Report each line in the listing that contains the string "qSketchRegion".

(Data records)
________

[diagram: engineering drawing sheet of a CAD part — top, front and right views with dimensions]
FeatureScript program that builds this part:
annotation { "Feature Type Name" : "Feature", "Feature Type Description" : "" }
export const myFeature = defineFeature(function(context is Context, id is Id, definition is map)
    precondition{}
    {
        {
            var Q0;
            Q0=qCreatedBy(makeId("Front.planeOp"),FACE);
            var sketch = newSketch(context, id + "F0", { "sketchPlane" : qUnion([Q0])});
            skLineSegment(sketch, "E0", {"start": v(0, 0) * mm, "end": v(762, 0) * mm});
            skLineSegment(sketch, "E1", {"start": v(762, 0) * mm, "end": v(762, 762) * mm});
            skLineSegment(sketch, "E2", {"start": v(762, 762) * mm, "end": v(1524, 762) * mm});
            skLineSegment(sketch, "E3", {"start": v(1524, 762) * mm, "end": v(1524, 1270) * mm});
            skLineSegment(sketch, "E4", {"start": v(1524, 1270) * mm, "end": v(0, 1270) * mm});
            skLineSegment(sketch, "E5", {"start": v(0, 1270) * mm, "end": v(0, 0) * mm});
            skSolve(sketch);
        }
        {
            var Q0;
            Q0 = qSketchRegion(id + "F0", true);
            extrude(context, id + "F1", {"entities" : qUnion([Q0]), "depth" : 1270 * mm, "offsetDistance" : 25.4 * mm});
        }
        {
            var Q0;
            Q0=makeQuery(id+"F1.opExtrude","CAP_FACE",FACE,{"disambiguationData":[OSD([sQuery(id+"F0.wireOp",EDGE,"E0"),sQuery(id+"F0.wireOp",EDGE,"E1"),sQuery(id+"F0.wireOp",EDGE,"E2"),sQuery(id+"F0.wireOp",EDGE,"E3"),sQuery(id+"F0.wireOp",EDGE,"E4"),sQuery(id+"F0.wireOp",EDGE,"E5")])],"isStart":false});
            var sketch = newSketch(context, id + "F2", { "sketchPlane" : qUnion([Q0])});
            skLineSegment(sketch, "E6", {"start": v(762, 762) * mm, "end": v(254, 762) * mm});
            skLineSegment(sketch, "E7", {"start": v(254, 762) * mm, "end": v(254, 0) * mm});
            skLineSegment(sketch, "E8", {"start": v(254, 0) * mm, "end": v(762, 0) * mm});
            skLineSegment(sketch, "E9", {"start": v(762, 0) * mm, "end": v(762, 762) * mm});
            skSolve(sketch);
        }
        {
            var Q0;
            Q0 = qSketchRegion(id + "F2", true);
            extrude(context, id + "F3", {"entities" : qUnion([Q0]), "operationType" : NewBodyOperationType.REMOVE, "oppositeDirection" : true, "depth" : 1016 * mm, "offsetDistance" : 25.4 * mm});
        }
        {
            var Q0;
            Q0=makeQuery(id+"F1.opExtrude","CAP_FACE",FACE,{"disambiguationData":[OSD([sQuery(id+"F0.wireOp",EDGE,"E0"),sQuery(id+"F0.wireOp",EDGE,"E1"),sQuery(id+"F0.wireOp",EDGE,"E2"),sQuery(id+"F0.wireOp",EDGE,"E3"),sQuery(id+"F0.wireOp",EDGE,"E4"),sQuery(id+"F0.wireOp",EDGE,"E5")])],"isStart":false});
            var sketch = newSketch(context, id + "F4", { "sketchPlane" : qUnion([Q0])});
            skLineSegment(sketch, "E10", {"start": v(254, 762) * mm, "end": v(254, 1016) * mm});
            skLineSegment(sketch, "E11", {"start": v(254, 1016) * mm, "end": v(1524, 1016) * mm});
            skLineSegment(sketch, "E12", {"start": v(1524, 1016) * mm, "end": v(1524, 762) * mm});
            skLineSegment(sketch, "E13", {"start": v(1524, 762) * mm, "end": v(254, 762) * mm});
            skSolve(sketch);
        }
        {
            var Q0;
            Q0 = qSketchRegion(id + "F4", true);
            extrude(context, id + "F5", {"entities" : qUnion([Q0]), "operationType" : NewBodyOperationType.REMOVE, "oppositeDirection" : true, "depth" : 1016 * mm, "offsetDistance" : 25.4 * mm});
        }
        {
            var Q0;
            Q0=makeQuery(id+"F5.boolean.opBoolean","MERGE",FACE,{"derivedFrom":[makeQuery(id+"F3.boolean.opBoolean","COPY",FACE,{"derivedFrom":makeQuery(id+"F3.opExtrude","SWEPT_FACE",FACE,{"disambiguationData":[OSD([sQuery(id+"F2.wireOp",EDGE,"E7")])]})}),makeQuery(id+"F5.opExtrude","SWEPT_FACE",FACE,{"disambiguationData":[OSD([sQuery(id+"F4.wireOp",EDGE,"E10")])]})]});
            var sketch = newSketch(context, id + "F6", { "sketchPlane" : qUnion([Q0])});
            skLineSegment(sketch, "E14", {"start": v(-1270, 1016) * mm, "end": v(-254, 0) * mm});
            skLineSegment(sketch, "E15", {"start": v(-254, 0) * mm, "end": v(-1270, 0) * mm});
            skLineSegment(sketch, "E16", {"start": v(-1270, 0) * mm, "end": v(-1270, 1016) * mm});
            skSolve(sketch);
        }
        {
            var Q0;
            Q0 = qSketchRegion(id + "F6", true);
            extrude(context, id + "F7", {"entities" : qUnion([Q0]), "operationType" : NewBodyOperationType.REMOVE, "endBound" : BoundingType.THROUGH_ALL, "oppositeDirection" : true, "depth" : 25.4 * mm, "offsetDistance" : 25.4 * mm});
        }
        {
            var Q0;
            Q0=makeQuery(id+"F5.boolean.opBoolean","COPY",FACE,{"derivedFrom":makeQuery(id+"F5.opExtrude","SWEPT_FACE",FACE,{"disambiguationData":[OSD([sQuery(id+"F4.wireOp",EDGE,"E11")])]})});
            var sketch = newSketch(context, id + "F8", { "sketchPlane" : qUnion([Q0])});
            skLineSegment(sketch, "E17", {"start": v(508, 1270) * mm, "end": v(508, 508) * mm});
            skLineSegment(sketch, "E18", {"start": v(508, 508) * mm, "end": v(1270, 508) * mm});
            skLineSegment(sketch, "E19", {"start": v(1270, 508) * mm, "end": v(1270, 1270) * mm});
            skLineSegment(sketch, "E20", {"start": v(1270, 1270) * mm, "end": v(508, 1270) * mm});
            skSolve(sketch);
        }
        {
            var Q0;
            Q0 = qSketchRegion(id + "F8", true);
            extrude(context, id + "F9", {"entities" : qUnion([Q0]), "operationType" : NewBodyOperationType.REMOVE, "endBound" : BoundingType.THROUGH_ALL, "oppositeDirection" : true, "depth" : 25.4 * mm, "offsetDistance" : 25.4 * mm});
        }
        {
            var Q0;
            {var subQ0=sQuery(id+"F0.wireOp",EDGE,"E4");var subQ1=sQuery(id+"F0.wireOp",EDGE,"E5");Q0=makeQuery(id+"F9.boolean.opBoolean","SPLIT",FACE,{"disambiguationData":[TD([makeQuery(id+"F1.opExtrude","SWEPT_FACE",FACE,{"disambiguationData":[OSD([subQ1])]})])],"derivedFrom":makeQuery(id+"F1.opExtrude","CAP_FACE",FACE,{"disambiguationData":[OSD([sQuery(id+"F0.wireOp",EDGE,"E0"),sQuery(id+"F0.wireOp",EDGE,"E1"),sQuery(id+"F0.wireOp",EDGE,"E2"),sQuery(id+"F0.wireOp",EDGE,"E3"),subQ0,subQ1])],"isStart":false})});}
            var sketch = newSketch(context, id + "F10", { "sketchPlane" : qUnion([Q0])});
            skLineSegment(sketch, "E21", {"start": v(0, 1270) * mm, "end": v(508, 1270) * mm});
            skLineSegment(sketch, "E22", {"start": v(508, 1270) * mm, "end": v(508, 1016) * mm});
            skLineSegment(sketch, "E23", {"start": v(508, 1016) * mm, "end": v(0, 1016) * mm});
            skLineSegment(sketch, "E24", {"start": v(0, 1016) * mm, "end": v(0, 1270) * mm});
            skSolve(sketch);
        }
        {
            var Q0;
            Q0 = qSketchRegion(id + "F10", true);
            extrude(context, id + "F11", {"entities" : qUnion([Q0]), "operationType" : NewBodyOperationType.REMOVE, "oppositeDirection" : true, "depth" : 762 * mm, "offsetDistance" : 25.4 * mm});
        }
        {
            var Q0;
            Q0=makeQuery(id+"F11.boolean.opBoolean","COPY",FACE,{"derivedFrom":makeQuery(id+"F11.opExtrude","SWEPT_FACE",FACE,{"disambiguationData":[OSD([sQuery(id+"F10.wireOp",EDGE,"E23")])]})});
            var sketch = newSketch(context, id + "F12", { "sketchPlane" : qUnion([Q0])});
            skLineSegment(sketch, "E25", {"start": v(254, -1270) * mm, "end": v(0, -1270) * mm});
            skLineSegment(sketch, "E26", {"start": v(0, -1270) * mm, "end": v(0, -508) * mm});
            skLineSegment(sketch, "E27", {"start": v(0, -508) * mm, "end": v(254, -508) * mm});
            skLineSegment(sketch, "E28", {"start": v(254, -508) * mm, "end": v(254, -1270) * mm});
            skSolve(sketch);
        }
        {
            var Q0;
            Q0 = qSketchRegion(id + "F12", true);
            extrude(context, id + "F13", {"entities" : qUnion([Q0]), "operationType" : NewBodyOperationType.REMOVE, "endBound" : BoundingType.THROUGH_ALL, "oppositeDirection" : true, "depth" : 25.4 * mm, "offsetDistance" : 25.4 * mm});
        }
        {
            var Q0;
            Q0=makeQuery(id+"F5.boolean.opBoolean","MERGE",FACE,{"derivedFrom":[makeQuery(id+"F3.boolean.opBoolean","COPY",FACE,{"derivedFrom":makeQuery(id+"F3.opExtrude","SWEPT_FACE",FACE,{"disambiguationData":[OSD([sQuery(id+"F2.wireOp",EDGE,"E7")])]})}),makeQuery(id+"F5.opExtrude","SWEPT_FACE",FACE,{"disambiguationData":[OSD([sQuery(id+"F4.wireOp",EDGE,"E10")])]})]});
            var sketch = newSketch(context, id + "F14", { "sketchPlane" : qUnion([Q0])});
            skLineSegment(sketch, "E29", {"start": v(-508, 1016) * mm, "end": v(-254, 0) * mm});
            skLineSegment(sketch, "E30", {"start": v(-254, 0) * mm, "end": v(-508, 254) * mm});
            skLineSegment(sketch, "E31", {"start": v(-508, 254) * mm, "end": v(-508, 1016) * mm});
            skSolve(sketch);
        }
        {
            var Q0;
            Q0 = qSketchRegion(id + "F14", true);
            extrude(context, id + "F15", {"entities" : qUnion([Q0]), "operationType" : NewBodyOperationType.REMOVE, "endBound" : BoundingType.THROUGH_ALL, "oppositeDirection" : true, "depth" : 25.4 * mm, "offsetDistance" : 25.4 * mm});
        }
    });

________

Reply:
            Q0 = qSketchRegion(id + "F0", true);
            Q0 = qSketchRegion(id + "F2", true);
            Q0 = qSketchRegion(id + "F4", true);
            Q0 = qSketchRegion(id + "F6", true);
            Q0 = qSketchRegion(id + "F8", true);
            Q0 = qSketchRegion(id + "F10", true);
            Q0 = qSketchRegion(id + "F12", true);
            Q0 = qSketchRegion(id + "F14", true);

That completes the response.